Foust believes that understanding how to prepare a car for such a different surface was one of the biggest challenges Andretti faced, but notes that the team’s vast road racing experience proved beneficial, too.
“The Andretti guys needed to attend a few events and learn from Volkswagen on the rally side about how to make the car work on gravel,” Foust says. “But the year they came into the sport [2014] is the year we went to a radial tire, so rallycross moved more toward road racing on asphalt, which Andretti is exceedingly proficient at, of course.
“The Polo we started the first year with wasn’t a factory car, but it had good bones. Yet Andretti’s knowledge of how the radial tire worked is what made it quick. That sort of knowledge and experience is priceless.”
The Beetle that the team will use this year has been updated over the one that contested the final events of 2014, and it’s still very much at the start of its development. That might seem a disadvantage compared with other IndyCar crossover teams using fully-sorted, off-the-shelf Ford Fiestas, but Speed believes that Andretti and VW’s partnership will ultimately prove stronger.
“We can build on where we left off at the end of last year with the Beetle, and there’s a ton of potential there,” he says. “Other cars, you’ve kind of got what you’ve got.”
The Andretti/VW combination is a potent one. VW’s recent success in the World Rally Championship has been remarkable, and Foust says that he’s impressed by what he has seen from the Andretti side.

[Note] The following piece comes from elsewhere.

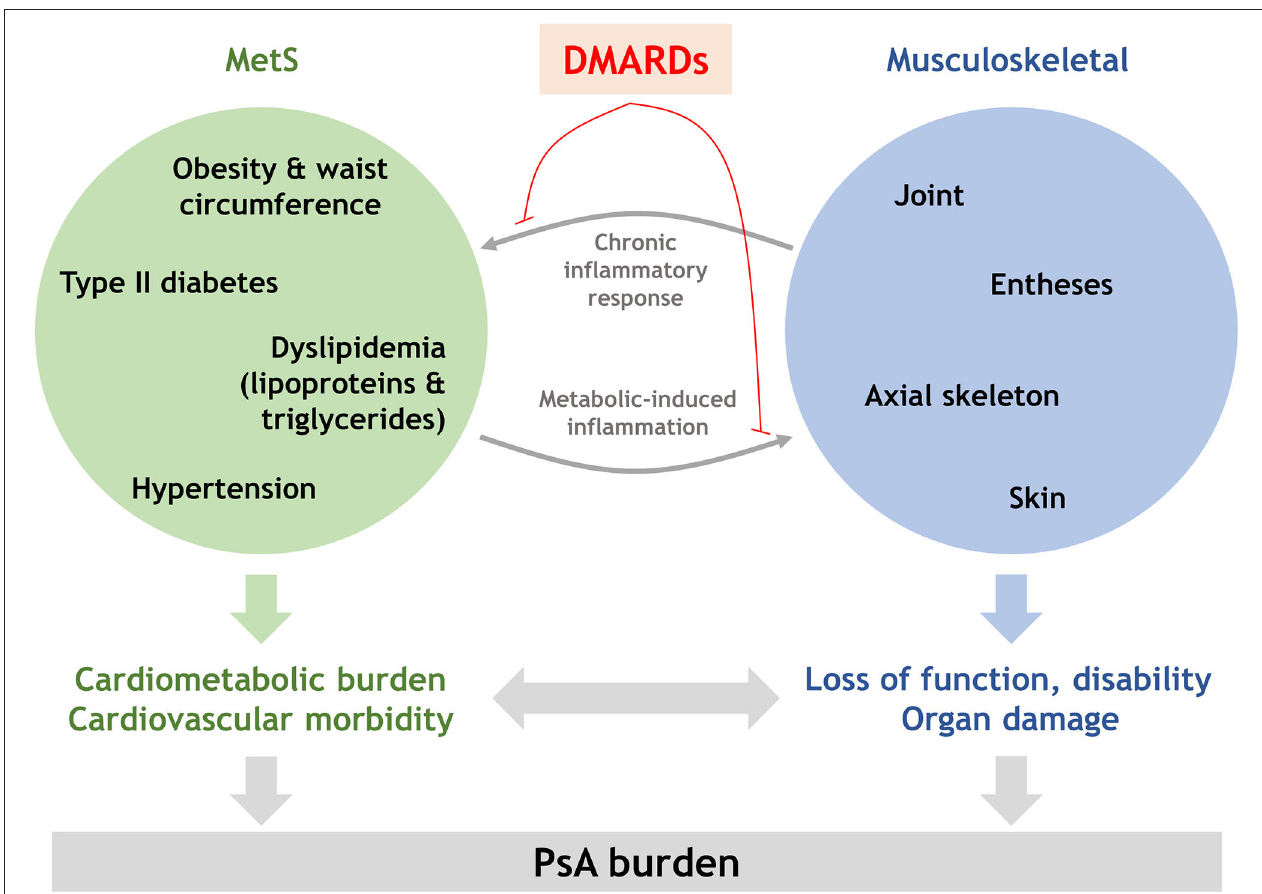
FIGURE 1 | Integrative model for the interplay between musculoskeletal and MetS domains in PsA. Musculoskeletal and MetS involvement may be connected through shared inflammatory mechanisms, thus explaining the higher disease activity indices and poor therapeutic outcomes in PsA patients with MetS and the MetS aggravation in patients with active disease or higher severity. Since this crosstalk seems to be orchestrated by inflammatory circuits, dampening inflammation by DMARDs exposure may lead to a better disease control, MetS mitigation and thus, decreased PsA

“The fundamental thing you realize in your very first meeting with Andretti is its commitment to winning,” he says. “Michael’s a pure competitor. If there’s a competitive edge to be had, that team will find it. It doesn’t matter if it’s rallycross, or IndyCar, or whatever, having that as the spine that everything else operates from – that ideology of pure success and results and competition – I think that’s the key that makes them good at whatever they get involved in.”